Onderwerp: Bezoek-historie

RSJ 13/0450/SGA, 18 maart 2014, schorsing
Uitspraakdatum:18-03-2014

Dit onderwerp bevat de volgende rubrieken.

Uitspraak

Nummer : 14/450/SGA
Betreft : [...] datum: 18 februari 2014

De voorzitter van de beroepscommissie als bedoeld in artikel 69, tweede lid, van de Penitentiaire beginselenwet (Pbw) heeft kennisgenomen van een bij het secretariaat van de Raad ingekomen verzoekschrift van

[...], verder verzoeker te noemen, verblijvende in de locatie Roermond.

Verzoeker vraagt om schorsing, met toepassing van artikel 66, eerste lid, van de Pbw, van de (verdere) tenuitvoerlegging van de beslissing van de directeur van voormelde locatie van 17 februari 2014, inhoudende de oplegging van een disciplinaire straf
van opsluiting in een strafcel voor de duur van vijf dagen, ingaande op 17 februari 2014 om 10.30 uur en eindigende op 22 februari 2014 om 10.30 uur, wegens een positieve uitslag bij een urinecontrole, ook na een herhalingsonderzoek.
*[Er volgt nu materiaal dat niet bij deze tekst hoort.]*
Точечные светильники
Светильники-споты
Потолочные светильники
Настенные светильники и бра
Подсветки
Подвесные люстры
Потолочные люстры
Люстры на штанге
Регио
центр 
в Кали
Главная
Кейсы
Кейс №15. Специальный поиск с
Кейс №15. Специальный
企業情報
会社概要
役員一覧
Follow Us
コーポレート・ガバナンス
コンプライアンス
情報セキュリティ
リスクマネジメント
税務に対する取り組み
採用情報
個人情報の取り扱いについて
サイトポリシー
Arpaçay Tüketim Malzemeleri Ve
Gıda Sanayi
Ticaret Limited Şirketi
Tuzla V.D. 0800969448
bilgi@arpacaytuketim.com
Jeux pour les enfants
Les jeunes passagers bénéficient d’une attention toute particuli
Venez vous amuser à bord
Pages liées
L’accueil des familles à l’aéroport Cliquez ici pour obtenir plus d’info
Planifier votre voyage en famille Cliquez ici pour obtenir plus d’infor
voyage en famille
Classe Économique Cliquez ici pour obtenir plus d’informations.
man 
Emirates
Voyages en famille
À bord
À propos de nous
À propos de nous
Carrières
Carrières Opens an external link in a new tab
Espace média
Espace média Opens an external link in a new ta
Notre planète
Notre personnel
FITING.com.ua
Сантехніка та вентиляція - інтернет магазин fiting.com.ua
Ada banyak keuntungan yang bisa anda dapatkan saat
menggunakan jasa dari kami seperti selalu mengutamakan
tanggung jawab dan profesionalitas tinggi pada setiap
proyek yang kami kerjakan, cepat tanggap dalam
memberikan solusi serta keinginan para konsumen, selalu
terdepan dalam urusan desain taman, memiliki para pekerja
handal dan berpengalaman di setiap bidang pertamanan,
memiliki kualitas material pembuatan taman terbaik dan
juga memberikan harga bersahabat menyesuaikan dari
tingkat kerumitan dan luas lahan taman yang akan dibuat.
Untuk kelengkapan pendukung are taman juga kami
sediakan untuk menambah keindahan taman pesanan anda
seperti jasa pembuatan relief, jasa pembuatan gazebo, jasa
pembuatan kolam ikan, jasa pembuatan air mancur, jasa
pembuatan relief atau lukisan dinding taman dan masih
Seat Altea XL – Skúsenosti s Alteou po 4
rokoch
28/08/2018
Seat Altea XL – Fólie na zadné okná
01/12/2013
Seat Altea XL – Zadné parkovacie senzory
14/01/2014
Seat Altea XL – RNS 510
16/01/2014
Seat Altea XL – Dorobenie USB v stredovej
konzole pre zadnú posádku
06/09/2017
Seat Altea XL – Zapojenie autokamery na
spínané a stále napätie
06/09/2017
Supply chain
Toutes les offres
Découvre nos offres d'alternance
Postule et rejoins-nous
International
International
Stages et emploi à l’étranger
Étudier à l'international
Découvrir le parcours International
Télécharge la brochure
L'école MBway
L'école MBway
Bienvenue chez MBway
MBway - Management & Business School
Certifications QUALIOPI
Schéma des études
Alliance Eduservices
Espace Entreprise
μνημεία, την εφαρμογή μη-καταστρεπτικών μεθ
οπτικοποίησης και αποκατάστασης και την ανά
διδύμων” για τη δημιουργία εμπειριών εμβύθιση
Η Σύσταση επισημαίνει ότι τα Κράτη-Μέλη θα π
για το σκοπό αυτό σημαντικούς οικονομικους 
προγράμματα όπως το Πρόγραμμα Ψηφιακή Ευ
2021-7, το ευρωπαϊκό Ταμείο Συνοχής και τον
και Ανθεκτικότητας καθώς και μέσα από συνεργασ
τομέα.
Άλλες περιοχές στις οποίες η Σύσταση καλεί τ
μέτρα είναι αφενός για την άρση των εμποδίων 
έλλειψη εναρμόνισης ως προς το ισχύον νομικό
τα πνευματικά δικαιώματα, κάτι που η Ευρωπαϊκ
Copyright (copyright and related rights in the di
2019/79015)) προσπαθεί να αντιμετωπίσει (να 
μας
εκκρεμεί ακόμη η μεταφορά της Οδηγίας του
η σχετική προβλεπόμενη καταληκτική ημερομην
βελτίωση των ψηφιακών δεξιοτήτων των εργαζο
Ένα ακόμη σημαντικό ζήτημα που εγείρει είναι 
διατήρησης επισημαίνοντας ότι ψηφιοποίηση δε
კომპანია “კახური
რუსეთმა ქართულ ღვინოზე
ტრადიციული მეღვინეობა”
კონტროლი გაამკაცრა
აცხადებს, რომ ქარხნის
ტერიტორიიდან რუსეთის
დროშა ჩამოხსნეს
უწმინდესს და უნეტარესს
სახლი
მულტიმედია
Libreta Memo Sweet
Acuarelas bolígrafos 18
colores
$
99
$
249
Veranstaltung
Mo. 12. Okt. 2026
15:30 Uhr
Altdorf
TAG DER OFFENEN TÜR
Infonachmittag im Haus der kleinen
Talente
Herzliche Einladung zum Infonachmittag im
De voorzitter heeft kennisgenomen van de schriftelijke inlichtingen van de directeur van 18 februari 2014.
De secretaris van de beklagcommissie bij voormelde locatie heeft met de toezending van een klaagschrift van 10 februari 2014 voldaan aan het verzoek van de voorzitter om toezending van stukken.

1. De beoordeling
De secretaris van de beklagcommissie bij voormelde locatie heeft met de toezending van een klaagschrift van 10 februari 2014 voldaan aan het verzoek van de voorzitter om toezending van stukken. Dit klaagschrift heeft echter geen betrekking op de thans
bestreden beslissing van de directeur. Nu verzoeker in zijn schorsingsverzoek heeft aangegeven op 17 februari 2014 een klaagschrift te hebben ingediend bij de beklagcommissie, acht de voorzitter vooralsnog voldoende aannemelijk dat er een klaagschrift
betreffende de thans bestreden beslissing is ingediend bij de beklagcommissie en kan verzoeker in zijn verzoek worden ontvangen.
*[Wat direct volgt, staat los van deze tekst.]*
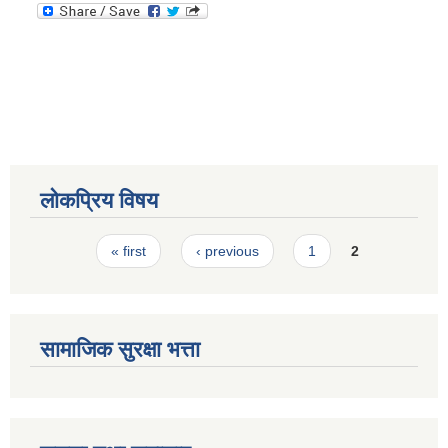
स्मार्टपालिका बागचौर (Integrated digital profile & smart palika bagchaur)
लोकप्रिय विषय
Pages
« first
‹ previous
1
2
सामाजिक सुरक्षा भत्ता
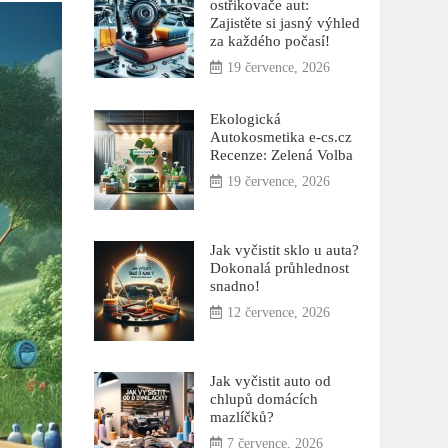
ostřikovače aut:
Zajistěte si jasný výhled
za každého počasí!
19 července, 2026
Ekologická
Autokosmetika e-cs.cz
Recenze: Zelená Volba
19 července, 2026
Jak vyčistit sklo u auta?
Dokonalá průhlednost
snadno!
12 července, 2026
Jak vyčistit auto od
chlupů domácích
mazlíčků?
7 července, 2026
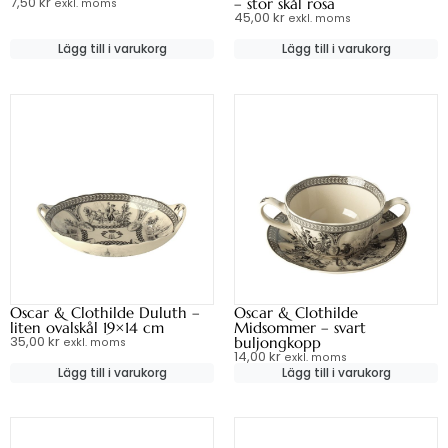
7,50
kr
– stor skål rosa
exkl. moms
45,00
kr
exkl. moms
Lägg till i varukorg
Lägg till i varukorg
Oscar & Clothilde Duluth –
Oscar & Clothilde
liten ovalskål 19×14 cm
Midsommer – svart
35,00
kr
buljongkopp
exkl. moms
14,00
kr
exkl. moms
Lägg till i varukorg
Lägg till i varukorg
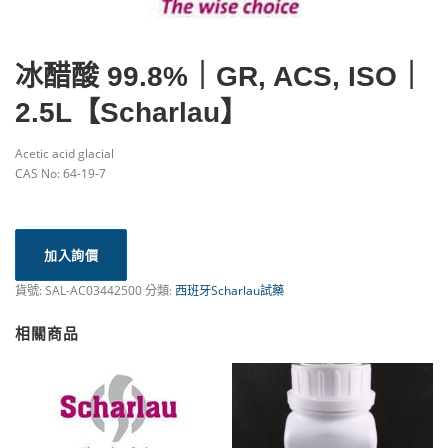
冰醋酸 99.8%｜GR, ACS, ISO｜
2.5L【Scharlau】
Acetic acid glacial
CAS No: 64-19-7
加入詢價
貨號:
SAL-AC03442500
分類:
西班牙Scharlau試藥
相關商品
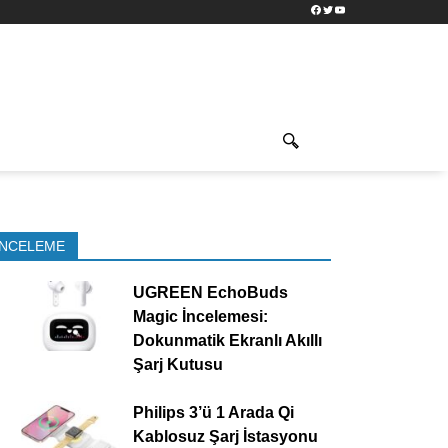
Facebook
Twitter
YouTube
İNCELEME
UGREEN EchoBuds
Magic İncelemesi:
Dokunmatik Ekranlı Akıllı
Şarj Kutusu
Philips 3’ü 1 Arada Qi
Kablosuz Şarj İstasyonu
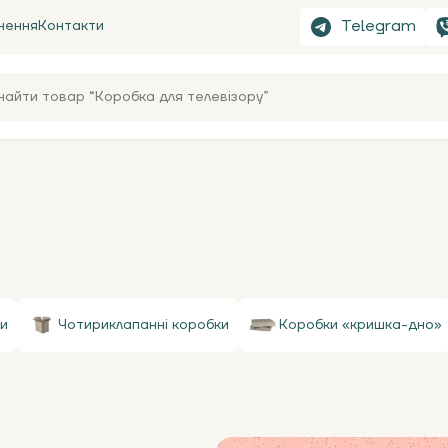
Telegram
нення
Контакти
и
Чотириклапанні коробки
Коробки «кришка-дно»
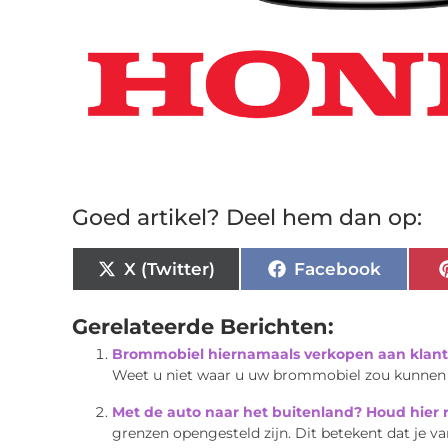
Goed artikel? Deel hem dan op:
X (Twitter)
Facebook
Gerelateerde Berichten:
Brommobiel hiernamaals verkopen aan klan
Weet u niet waar u uw brommobiel zou kunnen v
Met de auto naar het buitenland? Houd hier
grenzen opengesteld zijn. Dit betekent dat je va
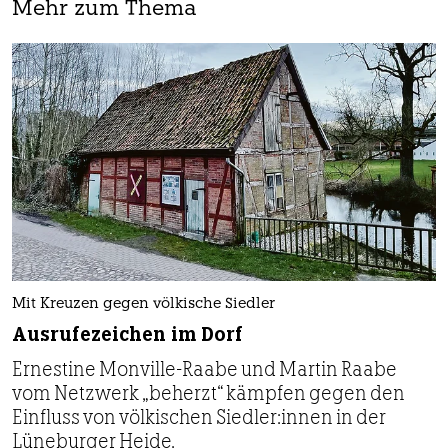
Mehr zum Thema
Mit Kreuzen gegen völkische Siedler
Ausrufezeichen im Dorf
Ernestine Monville-Raabe und Martin Raabe
vom Netzwerk „beherzt“ kämpfen gegen den
Einfluss von völkischen Sied­le­r:in­nen in der
Lüneburger Heide.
De voorzitter stelt voorop dat in het kader van het verzoek om schorsing van de tenuitvoerlegging van een beslissing van de directeur slechts ruimte bestaat voor een voorlopige beoordeling en dat de zaak niet ten gronde kan worden onderzocht en
beslist.
Aan de orde is daarom slechts de vraag of de beslissing waartegen beklag is ingediend in strijd is met een wettelijk voorschrift dan wel zodanig onredelijk of onbillijk is dat er een spoedeisend belang is om thans over te gaan tot schorsing van de
(verdere) tenuitvoerlegging van die beslissing. Naar het oordeel van de voorzitter is dat niet het geval.
Verzoeker heeft gesteld dat de uitslag van de urinecontrole mogelijk het gevolg is van de narcose die is toegepast in het kader van een operatie die hij vlak voor de urinecontrole heeft ondergaan. Op grond van de inlichtingen van de directeur, waaruit
blijkt dat het hoofd van de kliniek waar verzoeker is geopereerd heeft verklaard dat het gebruikte verdovingsmiddel de score niet kan veroorzaken, acht de voorzitter hetgeen door verzoeker is gesteld niet aannemelijk geworden. Gelet hierop en op de
uitslag van het herhalingsonderzoek kon de directeur in redelijkheid de onderhavige disciplinaire straf opleggen. Het verzoek zal daarom worden afgewezen.

2. De uitspraak
De voorzitter wijst het verzoek af.

Aldus gedaan door mr. R.W. van Zuijlen, voorzitter, in tegenwoordigheid van B.A. Bogaars, secretaris, op 18 februari 2014.